The Living Wage
Friends in Lancaster believe a Living Wage should pay enough to live on
Living Wage Week is between Sunday 30 October and Saturday 5 November. This is not George Osborne’s National Living Wage, which is just a hike up of the minimum wage, but an hourly rate of pay set by the Living Wage Foundation, based on calculations made by The Centre for Research in Social Policy at the Loughborough University. They have calculated what would constitute a wage that would give people enough to live on. In 2015/16 this has been £8.25 per hour outside London and £9.40 in London. The new rate will be announced by the Foundation this week.
This is an issue of both human dignity and equality. Work should be the surest way out of poverty. There is plenty of evidence, both from employers and employees, that being part of an organisation that pays the Living Wage brings benefits. These include loyalty, pride in work, dignity, improvements in quality of life, less absenteeism and sickness.
Since June 2015 Lancaster Quakers have been leading a national Living Wage campaign. We were asked to do this at a gathering to follow up Manchester and Warrington’s Social Justice Group’s Quaker Equality Week. We have produced a series of posters, which are available to individuals and Meetings via our website, together with packs, which have been mailed to ninety-two Meetings who expressed an interest in becoming involved in this work.
Since then we have engaged in local action, writing to employers, speaking to members of the public on the streets and writing letters to the Co-op board of directors challenging their policy on pay differentials between their highest and lowest paid workers. We have also celebrated businesses that do pay the Living Wage in our area.
One of our current objectives is to get as many parts of our Quaker community not only to pay the Living Wage but also to become accredited Living Wage employers. This is important because it shows us witnessing to our testimony to equality and it protects our own staff.
Organisations that are accredited commit to continue to pay the Living Wage and to implement the annual rise within six months of the new rate announcement each year.
We have been working with the Living Wage Foundation and raising issues with them that affect some of our Area Meetings who are applying for accreditation. These have mainly been concerned with offsetting payment against the Living Wage for free accommodation provided to wardens. It is good to be an active part of developing fair and workable policies and this is ongoing.

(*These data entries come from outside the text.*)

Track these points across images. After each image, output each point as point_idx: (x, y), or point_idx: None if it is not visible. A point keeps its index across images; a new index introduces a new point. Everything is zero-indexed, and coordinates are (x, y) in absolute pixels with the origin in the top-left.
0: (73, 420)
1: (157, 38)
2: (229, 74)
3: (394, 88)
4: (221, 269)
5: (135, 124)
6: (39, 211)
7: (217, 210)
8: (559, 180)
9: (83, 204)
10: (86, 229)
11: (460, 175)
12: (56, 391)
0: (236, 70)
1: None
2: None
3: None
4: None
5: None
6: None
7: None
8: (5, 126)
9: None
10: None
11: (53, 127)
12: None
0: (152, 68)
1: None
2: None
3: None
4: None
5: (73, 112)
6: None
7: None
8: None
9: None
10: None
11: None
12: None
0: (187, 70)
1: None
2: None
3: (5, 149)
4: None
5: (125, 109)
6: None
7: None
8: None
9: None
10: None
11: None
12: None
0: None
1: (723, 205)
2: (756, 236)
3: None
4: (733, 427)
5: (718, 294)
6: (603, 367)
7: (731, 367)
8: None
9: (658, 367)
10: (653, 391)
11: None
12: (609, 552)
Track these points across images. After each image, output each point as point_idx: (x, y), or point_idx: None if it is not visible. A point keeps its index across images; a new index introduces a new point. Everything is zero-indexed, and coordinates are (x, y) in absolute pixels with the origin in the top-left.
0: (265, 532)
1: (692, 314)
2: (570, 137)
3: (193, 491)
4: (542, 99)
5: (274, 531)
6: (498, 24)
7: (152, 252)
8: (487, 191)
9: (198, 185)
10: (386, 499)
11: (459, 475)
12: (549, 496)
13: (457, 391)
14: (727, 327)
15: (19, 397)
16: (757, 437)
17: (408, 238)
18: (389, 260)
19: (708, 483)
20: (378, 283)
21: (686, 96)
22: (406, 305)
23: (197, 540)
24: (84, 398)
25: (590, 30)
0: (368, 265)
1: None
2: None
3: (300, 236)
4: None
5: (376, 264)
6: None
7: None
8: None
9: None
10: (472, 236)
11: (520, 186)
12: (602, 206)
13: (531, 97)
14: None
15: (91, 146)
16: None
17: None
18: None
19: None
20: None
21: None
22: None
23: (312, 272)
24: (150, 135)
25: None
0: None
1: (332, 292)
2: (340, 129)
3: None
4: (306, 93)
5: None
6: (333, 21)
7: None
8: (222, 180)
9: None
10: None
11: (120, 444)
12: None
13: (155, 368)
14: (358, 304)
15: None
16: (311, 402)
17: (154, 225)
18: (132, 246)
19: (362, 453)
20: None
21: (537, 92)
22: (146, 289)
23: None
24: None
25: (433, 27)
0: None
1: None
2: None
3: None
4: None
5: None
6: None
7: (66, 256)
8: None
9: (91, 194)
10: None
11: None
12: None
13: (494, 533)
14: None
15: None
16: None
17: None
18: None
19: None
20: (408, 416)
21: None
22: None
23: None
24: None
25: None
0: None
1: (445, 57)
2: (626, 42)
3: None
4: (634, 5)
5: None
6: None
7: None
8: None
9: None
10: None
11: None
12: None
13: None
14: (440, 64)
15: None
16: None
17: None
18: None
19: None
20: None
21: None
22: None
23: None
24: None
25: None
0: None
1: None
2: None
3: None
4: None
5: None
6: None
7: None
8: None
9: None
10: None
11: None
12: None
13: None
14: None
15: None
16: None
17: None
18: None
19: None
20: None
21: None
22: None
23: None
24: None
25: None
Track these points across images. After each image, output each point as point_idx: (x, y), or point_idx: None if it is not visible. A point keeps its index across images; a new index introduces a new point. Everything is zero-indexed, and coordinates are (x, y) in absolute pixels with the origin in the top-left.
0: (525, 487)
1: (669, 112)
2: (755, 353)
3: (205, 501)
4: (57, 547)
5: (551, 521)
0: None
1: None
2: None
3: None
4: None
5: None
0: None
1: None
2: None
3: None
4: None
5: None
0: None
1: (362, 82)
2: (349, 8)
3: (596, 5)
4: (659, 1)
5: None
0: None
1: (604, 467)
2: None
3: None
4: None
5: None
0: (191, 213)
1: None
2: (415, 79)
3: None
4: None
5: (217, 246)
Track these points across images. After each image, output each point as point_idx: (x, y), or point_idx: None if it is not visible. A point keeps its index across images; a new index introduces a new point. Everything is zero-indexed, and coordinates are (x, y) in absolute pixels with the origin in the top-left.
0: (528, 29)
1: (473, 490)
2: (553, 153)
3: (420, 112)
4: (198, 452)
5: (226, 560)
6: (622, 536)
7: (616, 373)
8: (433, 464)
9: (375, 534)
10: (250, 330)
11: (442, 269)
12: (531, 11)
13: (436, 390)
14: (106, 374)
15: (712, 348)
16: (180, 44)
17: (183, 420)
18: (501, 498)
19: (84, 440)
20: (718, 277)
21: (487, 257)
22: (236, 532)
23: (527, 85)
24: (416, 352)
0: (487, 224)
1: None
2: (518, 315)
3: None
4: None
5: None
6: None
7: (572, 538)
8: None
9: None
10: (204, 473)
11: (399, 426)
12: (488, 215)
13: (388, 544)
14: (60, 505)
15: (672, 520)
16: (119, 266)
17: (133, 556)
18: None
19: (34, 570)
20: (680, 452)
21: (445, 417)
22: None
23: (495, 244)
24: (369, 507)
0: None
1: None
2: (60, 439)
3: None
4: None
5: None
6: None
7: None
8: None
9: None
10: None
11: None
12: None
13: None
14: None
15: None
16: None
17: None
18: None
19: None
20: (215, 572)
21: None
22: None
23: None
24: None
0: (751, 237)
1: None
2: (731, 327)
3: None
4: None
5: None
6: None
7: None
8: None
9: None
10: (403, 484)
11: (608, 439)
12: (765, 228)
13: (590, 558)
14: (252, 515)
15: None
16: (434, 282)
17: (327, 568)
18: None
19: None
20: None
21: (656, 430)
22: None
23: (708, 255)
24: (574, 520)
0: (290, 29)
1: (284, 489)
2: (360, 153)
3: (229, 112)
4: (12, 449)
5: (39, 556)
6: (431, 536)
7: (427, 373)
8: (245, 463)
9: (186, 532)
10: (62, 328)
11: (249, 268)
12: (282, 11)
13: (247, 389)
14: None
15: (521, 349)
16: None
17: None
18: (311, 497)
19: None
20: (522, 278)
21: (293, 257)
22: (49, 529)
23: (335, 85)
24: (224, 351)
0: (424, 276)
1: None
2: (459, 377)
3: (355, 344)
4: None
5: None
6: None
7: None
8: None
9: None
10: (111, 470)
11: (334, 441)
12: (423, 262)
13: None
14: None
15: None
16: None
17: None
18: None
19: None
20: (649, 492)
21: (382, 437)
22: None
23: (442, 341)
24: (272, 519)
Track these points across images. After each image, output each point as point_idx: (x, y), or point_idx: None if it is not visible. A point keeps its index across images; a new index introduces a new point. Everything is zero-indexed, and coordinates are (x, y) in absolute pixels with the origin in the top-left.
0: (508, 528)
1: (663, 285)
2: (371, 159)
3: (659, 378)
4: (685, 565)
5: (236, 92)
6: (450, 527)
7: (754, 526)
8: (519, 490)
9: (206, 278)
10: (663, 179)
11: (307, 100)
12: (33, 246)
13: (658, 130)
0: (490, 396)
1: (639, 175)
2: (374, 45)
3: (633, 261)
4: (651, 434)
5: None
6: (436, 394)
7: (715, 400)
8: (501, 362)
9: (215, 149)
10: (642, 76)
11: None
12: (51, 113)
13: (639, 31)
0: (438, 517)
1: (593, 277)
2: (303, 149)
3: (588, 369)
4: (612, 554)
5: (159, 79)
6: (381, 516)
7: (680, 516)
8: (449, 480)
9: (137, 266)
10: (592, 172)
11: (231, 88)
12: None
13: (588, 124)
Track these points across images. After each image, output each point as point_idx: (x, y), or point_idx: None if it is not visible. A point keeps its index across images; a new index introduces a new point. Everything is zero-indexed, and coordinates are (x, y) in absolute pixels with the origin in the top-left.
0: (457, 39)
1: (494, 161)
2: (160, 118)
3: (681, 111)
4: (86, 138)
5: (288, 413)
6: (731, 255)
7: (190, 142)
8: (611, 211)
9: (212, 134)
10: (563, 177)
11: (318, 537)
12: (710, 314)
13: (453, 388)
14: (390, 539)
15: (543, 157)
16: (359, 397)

So, what might you do? As an individual you could write to your local council, or to universities or busi-nesses, to enquire whether they pay the Living Wage and, if not, ask what stops them? It seems important that we get our own house in order on this issue, so a good first step might be to check with your Local and Area Meetings that they are paying the Living Wage to anyone they employ for more than two hours a week.
If, as an Area Meeting, you wish to pursue accredita-tion, get in touch with us as we have information to help you.
It is salutary to read and hear people speak about the difference being fairly paid makes to their lives. Many talk of not having to work two jobs to earn enough to survive. One man spoke about being able to have time off at weekends to be with his wife and children and a woman in her fifties talked about being able to afford to buy herself a bottle of perfume for the first time in her life.
This seems to us to be a practical and effective way to campaign against in-work poverty.